Вскоре после того, когда была закопана ценнейшая аппаратура физической лаборатории университета, Лида встретила Марию в коридоре укоризненным взглядом.
— Погоди, не больно спеши к себе, — предупредила многозначительно. И Марии бросилось в глаза: она причесалась и принарядилась.
— Не понимаю, — произнесла Мария, пристальнее разглядывая соседку.
— Приходили, Маня, за тобой. Может быть, и сейчас за твоими окнами притаились. Приводил тот, из жилуправления. Знаешь, остроносый такой, как курящая баба, что не уважает себя. Грозил: если еще раз не застанет, возьмет Тому заложницей. Так что я раздобыла картофельной кожуры, муки немного и лепешек напекла. Одежду тоже подготовила. Сама ты, конечно, не отступишься… Да и не лишне, чтобы тебе свободней было…
И Марию осенило — Лида привела себя в порядок, чтобы проститься и быть решительной. Поняла: медлить действительно нельзя. И через каких-нибудь полчаса уже наблюдала в окно, как дочка в полинявшем платке, в больших, не по ней, курточке и сапогах пробиралась огородами, чтобы отправиться ночью к далекой тетке. А еще через полчаса эсдековцы снова перетряхивали комнату Марии, поставив Лиду лицом к стене.
С этого времени Мария уже не имела постоянного пристанища. Да и жизнь изменилась в корне — для нее потеряло значение, что она ест, где спит. И следила за собой больше по привычке, чтобы быть как все. Теперь ее существо жаждало испытаний, жило одним. Ему Мария отдавала свои силы, в нем и черпала их.
Когда командование отряда «Димы», предложив покончить с другими делами, поручило искать способ, как покарать гаулейтера, по чьей вине чинится насилие и льется кровь, Мария, понимая, чего это будет стоить ей и другим, приняла задание как награду.
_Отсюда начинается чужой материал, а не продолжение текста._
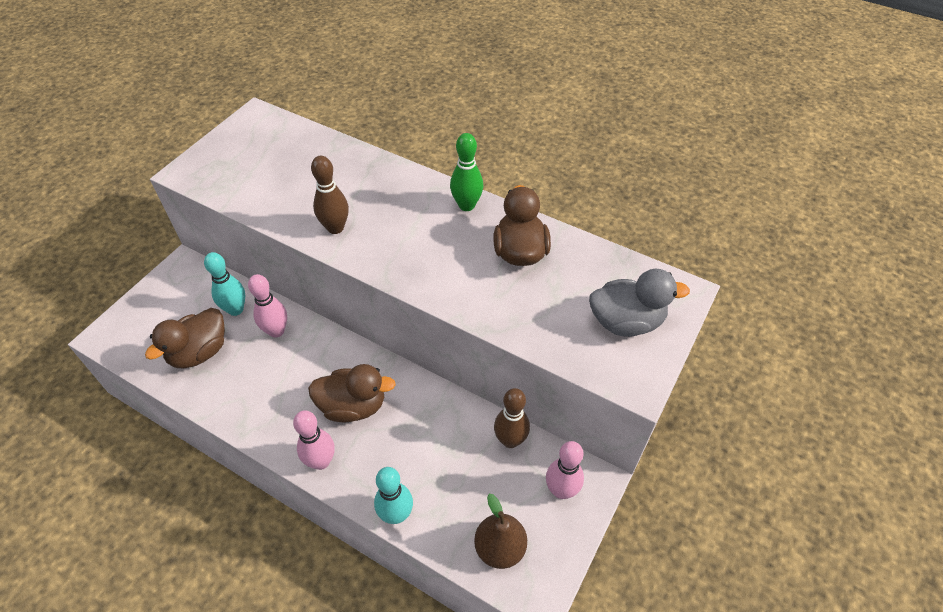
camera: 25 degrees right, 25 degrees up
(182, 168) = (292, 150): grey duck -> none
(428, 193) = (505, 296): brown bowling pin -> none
Ей давно в снах мерещилось — пролитая по приказу гаулейтера кровь дымится, и все вокруг окутывает мгла-дым. Так как же было не заявить людоедам: хотите войны — она вам будет! Как не попробовать заслонить близких от маньяка….
Но с чего тут начинать? Как подступиться к сановному палачу, когда подходы к дому, где он живет, перекрыты секретами и патрулями, а его самого охраняет целая орава телохранителей?
Марийны хлопцы взялись собрать данные. Выяснили: гаулейтер уже не ходит по городу пешком. Ездит в сопровождении двух-трех, как и его машина, лимузинов. Номера на них ежедневно новые; в колонне его лимузин меняет место — то едет посредине, то впереди. Даже еду гаулейтеру из кухни, которая находится в цокольном этаже, подают в столовую лифтом, и прежде чем она попадает на стол, ее апробирует доктор.
Тогда взяли ставку на засады. Стали разъезжать по городу на грузовике, надеясь на счастливый случай. Одну из наиболее проворных подпольщиц Мария послала работать в радиостудию — искать людей и возможностей. К сотрудничеству была привлечена уборщица генерального комиссариата. Однако разъезжавшие на грузовике так и не встретили кортеж и не смогли расстрелять или раздавить гаулейтеровский лимузин. Главный директор, на которого в радиокомитете была взята ставка, оказался трусом. Уборщица же клялась: если и удастся внести мину в кабинет гаулейтера, ее все равно найдут адъютанты, которые по утрам осматривают там каждый уголок.